> _The problem_
From the entries that follow, copy each line containing the word "human".

> _Page images and extracted text_
***

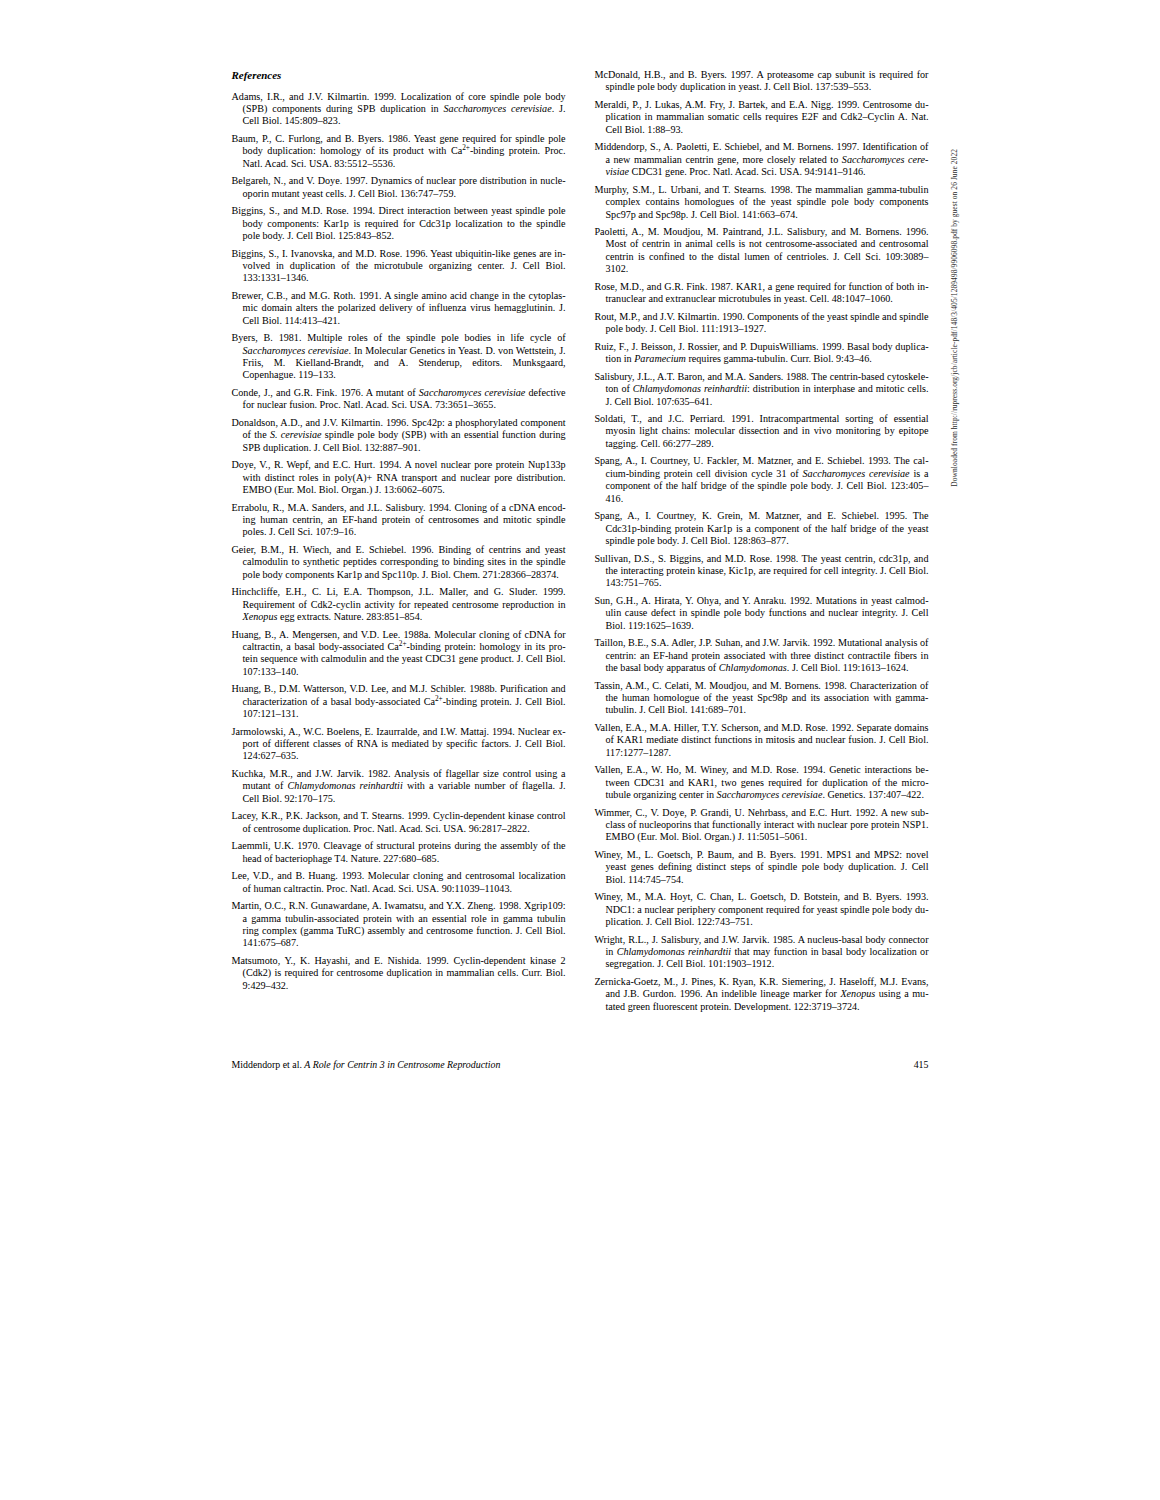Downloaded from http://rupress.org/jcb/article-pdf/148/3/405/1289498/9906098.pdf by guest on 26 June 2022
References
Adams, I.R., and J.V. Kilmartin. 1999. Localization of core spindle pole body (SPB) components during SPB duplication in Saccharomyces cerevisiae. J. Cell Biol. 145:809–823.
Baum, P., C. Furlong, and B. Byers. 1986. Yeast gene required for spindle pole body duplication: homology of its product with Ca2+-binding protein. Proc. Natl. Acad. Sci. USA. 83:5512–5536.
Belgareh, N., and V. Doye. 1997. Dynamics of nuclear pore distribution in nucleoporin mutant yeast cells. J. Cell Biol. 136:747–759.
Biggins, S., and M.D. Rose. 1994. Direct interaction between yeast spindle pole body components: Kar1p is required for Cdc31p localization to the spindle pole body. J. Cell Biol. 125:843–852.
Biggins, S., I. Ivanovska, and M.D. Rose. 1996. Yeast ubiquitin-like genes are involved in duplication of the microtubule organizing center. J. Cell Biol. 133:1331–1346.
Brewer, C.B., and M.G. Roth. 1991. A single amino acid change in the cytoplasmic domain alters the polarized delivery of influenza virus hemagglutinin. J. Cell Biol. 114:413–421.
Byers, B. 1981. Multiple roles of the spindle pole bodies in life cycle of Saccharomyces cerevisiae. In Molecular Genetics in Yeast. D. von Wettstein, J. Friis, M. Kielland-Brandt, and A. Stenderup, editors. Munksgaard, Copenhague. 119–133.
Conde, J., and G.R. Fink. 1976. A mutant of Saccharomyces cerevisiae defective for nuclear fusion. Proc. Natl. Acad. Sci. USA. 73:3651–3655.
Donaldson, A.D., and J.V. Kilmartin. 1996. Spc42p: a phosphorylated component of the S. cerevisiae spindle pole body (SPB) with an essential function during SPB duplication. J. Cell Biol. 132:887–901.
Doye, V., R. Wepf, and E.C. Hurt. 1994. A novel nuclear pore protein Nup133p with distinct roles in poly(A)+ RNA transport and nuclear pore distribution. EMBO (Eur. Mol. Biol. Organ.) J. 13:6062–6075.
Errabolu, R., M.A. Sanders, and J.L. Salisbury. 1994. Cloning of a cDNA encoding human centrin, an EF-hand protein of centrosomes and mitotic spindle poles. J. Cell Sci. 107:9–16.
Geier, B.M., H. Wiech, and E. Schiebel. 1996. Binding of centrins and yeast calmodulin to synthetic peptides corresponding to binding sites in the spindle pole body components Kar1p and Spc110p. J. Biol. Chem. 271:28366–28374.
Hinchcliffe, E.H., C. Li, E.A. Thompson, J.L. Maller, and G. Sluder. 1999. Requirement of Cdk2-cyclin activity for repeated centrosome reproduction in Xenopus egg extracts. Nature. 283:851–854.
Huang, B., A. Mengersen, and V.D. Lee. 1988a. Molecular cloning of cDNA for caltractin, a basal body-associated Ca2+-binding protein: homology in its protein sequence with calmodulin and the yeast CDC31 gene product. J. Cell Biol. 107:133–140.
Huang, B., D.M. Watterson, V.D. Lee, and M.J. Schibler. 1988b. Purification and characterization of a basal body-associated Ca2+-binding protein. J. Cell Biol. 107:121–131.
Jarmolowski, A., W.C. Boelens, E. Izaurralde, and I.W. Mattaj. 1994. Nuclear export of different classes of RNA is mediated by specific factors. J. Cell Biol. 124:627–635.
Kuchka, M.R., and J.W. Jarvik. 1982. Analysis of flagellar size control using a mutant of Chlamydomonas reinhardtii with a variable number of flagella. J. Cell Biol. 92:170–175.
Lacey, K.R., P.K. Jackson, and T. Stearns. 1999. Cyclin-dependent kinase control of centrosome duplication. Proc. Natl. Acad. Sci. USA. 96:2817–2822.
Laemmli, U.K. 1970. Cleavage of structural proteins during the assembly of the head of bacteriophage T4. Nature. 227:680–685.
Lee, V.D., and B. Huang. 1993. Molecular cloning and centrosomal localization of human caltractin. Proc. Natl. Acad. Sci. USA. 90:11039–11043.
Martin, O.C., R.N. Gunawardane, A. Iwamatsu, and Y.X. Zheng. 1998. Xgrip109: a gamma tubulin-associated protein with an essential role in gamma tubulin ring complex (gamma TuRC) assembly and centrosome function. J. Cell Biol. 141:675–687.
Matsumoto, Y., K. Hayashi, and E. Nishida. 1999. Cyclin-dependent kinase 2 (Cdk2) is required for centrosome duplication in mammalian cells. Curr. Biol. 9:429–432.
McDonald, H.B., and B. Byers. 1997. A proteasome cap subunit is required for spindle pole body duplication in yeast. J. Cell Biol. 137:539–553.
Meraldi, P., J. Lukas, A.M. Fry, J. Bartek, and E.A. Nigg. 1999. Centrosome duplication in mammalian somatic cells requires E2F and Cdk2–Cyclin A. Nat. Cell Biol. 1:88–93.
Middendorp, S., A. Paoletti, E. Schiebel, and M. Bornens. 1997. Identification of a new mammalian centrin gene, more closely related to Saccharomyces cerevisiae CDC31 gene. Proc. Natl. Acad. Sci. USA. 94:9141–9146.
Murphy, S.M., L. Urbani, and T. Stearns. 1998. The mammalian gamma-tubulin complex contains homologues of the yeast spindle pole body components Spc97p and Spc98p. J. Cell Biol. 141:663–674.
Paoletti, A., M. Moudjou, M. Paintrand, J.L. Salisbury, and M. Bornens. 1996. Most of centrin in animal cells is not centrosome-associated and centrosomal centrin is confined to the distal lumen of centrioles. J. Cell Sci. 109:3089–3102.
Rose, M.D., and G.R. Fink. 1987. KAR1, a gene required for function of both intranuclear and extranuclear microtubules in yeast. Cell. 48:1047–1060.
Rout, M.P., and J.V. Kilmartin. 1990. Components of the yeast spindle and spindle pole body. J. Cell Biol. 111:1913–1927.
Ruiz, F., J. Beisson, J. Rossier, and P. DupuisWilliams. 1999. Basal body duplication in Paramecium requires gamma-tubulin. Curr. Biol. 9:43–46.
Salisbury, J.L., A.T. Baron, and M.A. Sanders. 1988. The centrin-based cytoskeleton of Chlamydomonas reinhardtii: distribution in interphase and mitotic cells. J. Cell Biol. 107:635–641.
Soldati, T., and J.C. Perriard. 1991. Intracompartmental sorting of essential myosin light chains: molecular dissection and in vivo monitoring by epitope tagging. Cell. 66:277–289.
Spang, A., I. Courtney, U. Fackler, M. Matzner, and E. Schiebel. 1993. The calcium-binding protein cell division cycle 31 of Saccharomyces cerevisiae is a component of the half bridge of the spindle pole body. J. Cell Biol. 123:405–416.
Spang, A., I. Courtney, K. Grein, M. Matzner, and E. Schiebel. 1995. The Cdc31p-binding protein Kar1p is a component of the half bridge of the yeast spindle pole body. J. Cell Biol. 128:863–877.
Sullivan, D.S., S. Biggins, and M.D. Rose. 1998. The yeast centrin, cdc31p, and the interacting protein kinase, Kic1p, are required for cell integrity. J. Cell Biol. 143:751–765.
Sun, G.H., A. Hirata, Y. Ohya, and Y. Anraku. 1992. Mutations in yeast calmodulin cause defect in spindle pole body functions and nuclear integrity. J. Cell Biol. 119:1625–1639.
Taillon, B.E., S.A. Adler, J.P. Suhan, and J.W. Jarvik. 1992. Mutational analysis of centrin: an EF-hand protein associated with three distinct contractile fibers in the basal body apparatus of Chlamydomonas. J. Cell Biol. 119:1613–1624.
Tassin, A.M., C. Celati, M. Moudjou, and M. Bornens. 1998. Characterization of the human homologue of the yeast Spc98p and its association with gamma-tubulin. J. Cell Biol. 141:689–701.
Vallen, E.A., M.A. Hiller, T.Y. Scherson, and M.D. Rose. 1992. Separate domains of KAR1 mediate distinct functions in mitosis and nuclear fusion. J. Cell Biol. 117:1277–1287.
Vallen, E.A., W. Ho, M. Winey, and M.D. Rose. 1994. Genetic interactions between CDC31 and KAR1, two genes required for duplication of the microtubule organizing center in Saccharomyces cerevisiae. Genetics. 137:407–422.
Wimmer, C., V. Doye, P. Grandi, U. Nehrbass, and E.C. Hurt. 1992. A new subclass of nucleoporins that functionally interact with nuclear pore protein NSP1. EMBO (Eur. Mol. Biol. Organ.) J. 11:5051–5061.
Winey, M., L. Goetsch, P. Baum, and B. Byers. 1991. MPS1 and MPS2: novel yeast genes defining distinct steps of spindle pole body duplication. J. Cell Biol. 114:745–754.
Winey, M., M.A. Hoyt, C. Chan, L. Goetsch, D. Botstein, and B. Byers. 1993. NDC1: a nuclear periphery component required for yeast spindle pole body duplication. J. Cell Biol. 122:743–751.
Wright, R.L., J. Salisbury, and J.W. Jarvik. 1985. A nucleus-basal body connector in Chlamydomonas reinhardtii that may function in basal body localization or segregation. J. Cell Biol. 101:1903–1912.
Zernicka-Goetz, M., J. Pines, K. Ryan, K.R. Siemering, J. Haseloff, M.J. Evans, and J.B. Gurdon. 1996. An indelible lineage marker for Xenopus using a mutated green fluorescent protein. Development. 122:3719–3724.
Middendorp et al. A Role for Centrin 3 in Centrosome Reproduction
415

***

> _Solution_
Errabolu, R., M.A. Sanders, and J.L. Salisbury. 1994. Cloning of a cDNA encoding human centrin, an EF-hand protein of centrosomes and mitotic spindle poles. J. Cell Sci. 107:9–16.
Lee, V.D., and B. Huang. 1993. Molecular cloning and centrosomal localization of human caltractin. Proc. Natl. Acad. Sci. USA. 90:11039–11043.
Tassin, A.M., C. Celati, M. Moudjou, and M. Bornens. 1998. Characterization of the human homologue of the yeast Spc98p and its association with gamma-tubulin. J. Cell Biol. 141:689–701.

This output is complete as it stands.